— Texte fourni —

============

3.3.2.1. La phase de maturation

La phase de « maturation » correspond à celle du dégel chez Lewin. L’obligation d’appliquer la nouvelle loi sur le temps de travail fait prendre conscience, aux dirigeants (actionnaires et/ou « leader ») de la nécessité de changer. Elle se traduit par l’élaboration d’un projet de changement plus ou moins formalisé. Au cours de la première phase (maturation), deux options s’offrent au dirigeant :

  • Soit celui-ci dispose d’une vision relativement claire de l’avenir de l’entreprise. Il cherche alors à construire et tester un projet formalisé de changement, précisant les grandes orientations de l’organisation de demain et la démarche et méthode à suivre pour concrétiser cette nouvelle organisation du travail. Le dirigeant endosse ici les habits du leader « charismatique » ou « visionnaire » appelé à donner corps à une intention stratégique (Hamel, Prahalad, 1990 405 ). L’élaboration du projet de changement sur l’ARTT, qui constitue l’aboutissement de cette phase, dépend essentiellement de la perception, de l’analyse et du sens donné par le leader à l’environnement interne comme externe. La manière dont le dirigeant interprète l’environnement se rapproche ici de la « vision conditionnée » au sens de Daft et Weick (1984 406 ). L’environnement est considéré comme analysable, concret, quantifiable. Le rapport de l’entreprise à ce dernier s’inscrit dans des routines qui structurent et orientent la collecte et le traitement de l’information, dont les sources sont majoritairement internes : audits, reporting, etc. Les autres acteurs sont peu impliqués dans cette phase, si ce n’est pour valider ou venir enrichir la vision du leader (Gioia et Chittipeddi, 1991 407 ). Les outils de gestion sont peu utilisés dans cette phase de maturation d’une vision stratégique.

============

— Données sources —
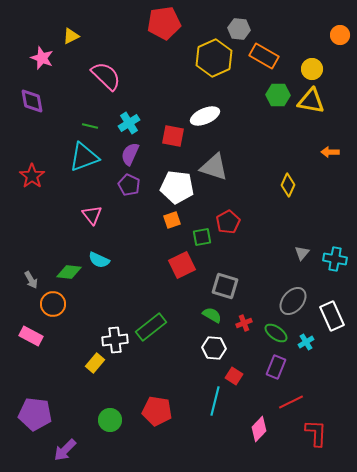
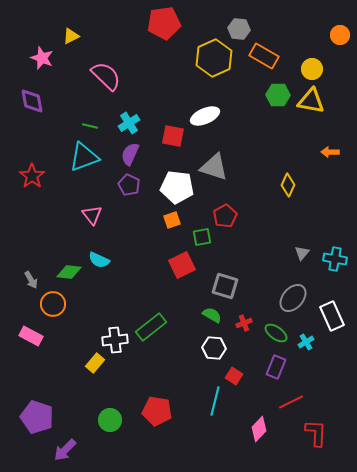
red pentagon at (228, 222): moved 3 px left, 6 px up
gray ellipse at (293, 301): moved 3 px up
purple pentagon at (35, 414): moved 2 px right, 3 px down; rotated 12 degrees clockwise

============

— Votre travail —
A: Dans le texte sur la phase de maturation, à quelle phase de Lewin cette phase correspond-elle ?
B: Poursuivez le texte sur la phase de maturation à partir de sa dernière phrase, s'il vous plaît.
Les lignes forment un matériau distinct du texte sur la phase de maturation.

— Résultats par tâche —
A: Elle correspond à la phase du dégel chez Lewin.

B:
  • Soit le dirigeant ne dispose pas de vision claire de l’avenir. Son objectif est alors de mobiliser les énergies des différents acteurs. L’impulsion d’un changement par l’implication et la mobilisation des acteurs est une étape préalable à l’élaboration d’une nouvelle vision de l’organisation de travail au cours de la seconde phase. Les outils de gestion utilisés à ce niveau peuvent être qualifiés d’outils d’investigation du fonctionnement organisationnel au sens de David (1998 408 ) et Moisdon et al (1997 409 ) (figure n°3-4). Ils vont permettre aux acteurs impliqués dans cette phase et dans les phases suivantes de se mettre d’accord à la fois sur les problèmes à résoudre et d’imaginer des solutions, des scénarios de réorganisation du temps de travail à mettre en place.
Figure n°3-4 : Les dimensions des outils de gestion
Figure n°3-4 : Les dimensions des outils de gestion

Source : d’après David, (1996) et Moisdon et al, (1997)

Notes
405.

Hamel G. et Prahalad C. K., « The Core Competence of the Corporation », Harvard Business Review , n°68, May-June 1990, pp. 79-91

406.

Daft, R. L., Weick, K. E., « Toward a model of organizations as interpretations systems », Academy of Management Review , Vol. 9, n°2, 1984, pp. 284-295

407.

Gioia, D. A., Chittipeddi, K., « Sensemaking and Sensegiving in Strategic Change Initiation », Strategic Management Journal, Vol. 12, 1991, pp. 433-448

408.

David, A., « Outils de gestion et dynamique du changement », Revue Française deGestion, n°120, Septembre-Octobre, 1998, pp. 44-59

409.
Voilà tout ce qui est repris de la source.